None of this is unusual in regulated industries — banking, healthcare, aviation all do something similar. What's unusual is seeing it in a civic-tech startup that's focused on shipping. The absence is almost always forgivable until it isn't.
The outcome
The difference, when you live with this pattern for a while, is that the quiet question from the lawyer no longer causes panic. When someone asks where did this come from, the answer is a URL, a timestamp, and a diff against the schema version in effect at the time. When someone asks can you prove it, the answer is run this query against this range, here is the hash of the output. The question is no longer a threat. It's a lookup.
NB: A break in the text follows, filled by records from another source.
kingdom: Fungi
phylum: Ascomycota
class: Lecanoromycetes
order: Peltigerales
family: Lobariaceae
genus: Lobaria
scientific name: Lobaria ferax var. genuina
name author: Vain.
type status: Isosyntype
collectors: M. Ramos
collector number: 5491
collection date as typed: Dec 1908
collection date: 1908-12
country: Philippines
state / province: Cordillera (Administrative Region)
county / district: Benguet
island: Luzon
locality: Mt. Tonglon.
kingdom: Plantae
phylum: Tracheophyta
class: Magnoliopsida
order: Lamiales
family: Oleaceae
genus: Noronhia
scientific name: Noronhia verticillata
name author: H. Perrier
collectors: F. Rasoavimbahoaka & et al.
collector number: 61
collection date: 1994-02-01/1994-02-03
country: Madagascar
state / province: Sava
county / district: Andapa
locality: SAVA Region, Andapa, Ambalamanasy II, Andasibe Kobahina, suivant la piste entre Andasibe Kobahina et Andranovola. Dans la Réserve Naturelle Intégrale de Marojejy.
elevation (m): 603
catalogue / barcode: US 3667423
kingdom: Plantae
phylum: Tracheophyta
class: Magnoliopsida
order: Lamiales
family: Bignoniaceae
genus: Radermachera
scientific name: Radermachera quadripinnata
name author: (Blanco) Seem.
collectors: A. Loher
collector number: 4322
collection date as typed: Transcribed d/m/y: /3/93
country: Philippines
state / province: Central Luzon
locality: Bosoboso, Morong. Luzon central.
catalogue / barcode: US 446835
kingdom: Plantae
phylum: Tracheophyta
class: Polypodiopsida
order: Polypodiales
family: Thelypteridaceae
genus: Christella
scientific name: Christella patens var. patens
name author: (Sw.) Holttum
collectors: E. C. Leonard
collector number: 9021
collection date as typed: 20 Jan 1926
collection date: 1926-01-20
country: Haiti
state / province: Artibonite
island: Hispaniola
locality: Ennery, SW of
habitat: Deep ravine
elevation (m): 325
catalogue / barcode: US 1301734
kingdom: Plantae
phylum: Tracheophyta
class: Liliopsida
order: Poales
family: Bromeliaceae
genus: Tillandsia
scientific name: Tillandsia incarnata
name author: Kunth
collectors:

The other outcome — the one that matters more for the product — is that the team stops arguing about the data. When a user says "this number is wrong," the conversation is not a debate; it is a walk back through the pedigree until you find the disagreement. Most of the time the number is not wrong. The fraction of the time that it is, you find out why in minutes instead of days.
Aftermath
What I'd insist on, next time, from day one:
A retention policy with legal authorship. I used to leave retention rules to the ops team. I will not again. Retention decisions — what gets kept forever, what ages out, what gets anonymized, what gets destroyed — are legal decisions with operational consequences. They should be written down before the first capture, signed off by whoever is going to carry the legal risk, and revisited on a schedule.
Schema versioning before schema design. Every table gets a pipeline version column before it gets its first real column. The version is added during the first migration, not the fifth, and every row written through the pipeline is tagged with the version of the pipeline code that produced it. Retrofitting this later is a month of work. Doing it first is an afternoon.
A regular reproducibility drill. Once a quarter, take a real export from three months ago and try to reproduce it from the capture store and the schema registry. If you can't, you have a problem that will only get worse. Find it in the drill, not the deposition.
The largest lesson, which I will put plainly and not repeat: in any domain where software touches the legal system, the data pipeline is the product. The user interface is a lens on it. The features are convenience layers above it. If the pipeline cannot answer the lawyer's question, none of the work above it matters — which means the pipeline is where the discipline has to live. Build for the question you hope no one asks, and the features you ship on top will have something real to stand on.